Text block:
The following article from civil liberties advocate and reporter Glenn Greenwald can be read in full on his blog, but I have posted certain excerpts that I found most relevant to the larger conversation of subservient journalism by the MSM.
Glenn’s commentary is in response to the way in which intrepid investigative journalist Jeremy Scahill’s most recent article on CIA black sites used for interrogation in Somalia has been both distorted, as well as largely ignored by the MSM. Glenn has a long track-record of calling out “journalists” who are really just PR mouthpieces for the establishment.
And just a quick note on Jeremy Scahill. Anyone not familiar with Mr. Scahill’s work needs to start by reading his pioneering book on the new private military establishment (Blackwater: The Rise of the World’s Most Powerful Mercenary Army). I read this book when it first came out in 2007, and it completely changed my understanding of the military industrial complex and the new mercenary contract force. It took a lot of guts for Jeremy to write this book. It is a must-read, and I do not say this about many books.

Required work:
1. According to the blog post, in what year did the writer first read the book about Blackwater?
2. Write out the blog post word for word from "Glenn’s commentary is" to "about many books.".
The rows that follow are not needed for anything here.

Dataset:

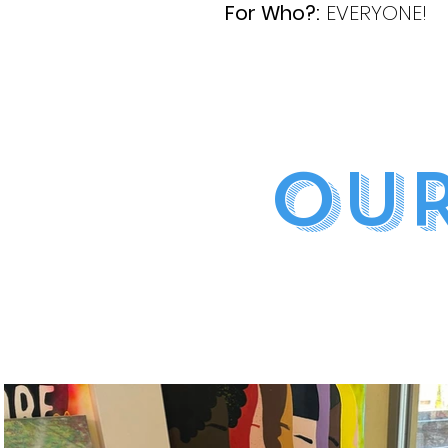
For Who?:
EVERYONE!
OUR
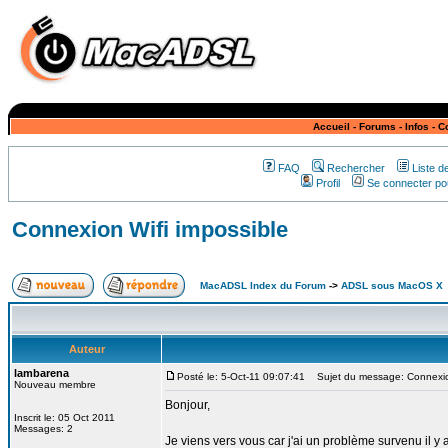
Accueil
-
Forums
-
Infos
-
C
FAQ
Rechercher
Liste 
Profil
Se connecter pou
Connexion Wifi impossible
MacADSL Index du Forum
->
ADSL sous MacOS X
Auteur
lambarena
Posté le: 5-Oct-11 09:07:41
Sujet du message: Connexion
Nouveau membre
Bonjour,
Inscrit le: 05 Oct 2011
Messages: 2
Je viens vers vous car j'ai un problème survenu il y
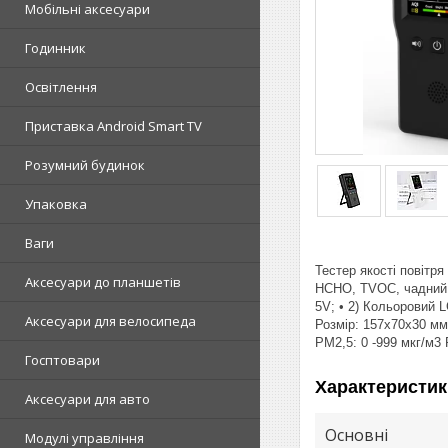
Мобільні аксесуари
Годинник
Освітлення
Приставка Android Smart TV
Розумний будинок
Упаковка
Ваги
Тестер якості повітр
Аксесуари до планшетів
HCHO, TVOC, чадний г
5V; • 2) Кольоровий L
Аксесуари для велосипеда
Розмір: 157х70х30 мм;
PM2,5: 0 -999 мкг/м3
Госптовари
Характеристик
Аксесуари для авто
Основні
Модулі управління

Task solutions:
1. 2007

2.
Glenn’s commentary is in response to the way in which intrepid investigative journalist Jeremy Scahill’s most recent article on CIA black sites used for interrogation in Somalia has been both distorted, as well as largely ignored by the MSM. Glenn has a long track-record of calling out “journalists” who are really just PR mouthpieces for the establishment.
And just a quick note on Jeremy Scahill. Anyone not familiar with Mr. Scahill’s work needs to start by reading his pioneering book on the new private military establishment (Blackwater: The Rise of the World’s Most Powerful Mercenary Army). I read this book when it first came out in 2007, and it completely changed my understanding of the military industrial complex and the new mercenary contract force. It took a lot of guts for Jeremy to write this book. It is a must-read, and I do not say this about many books.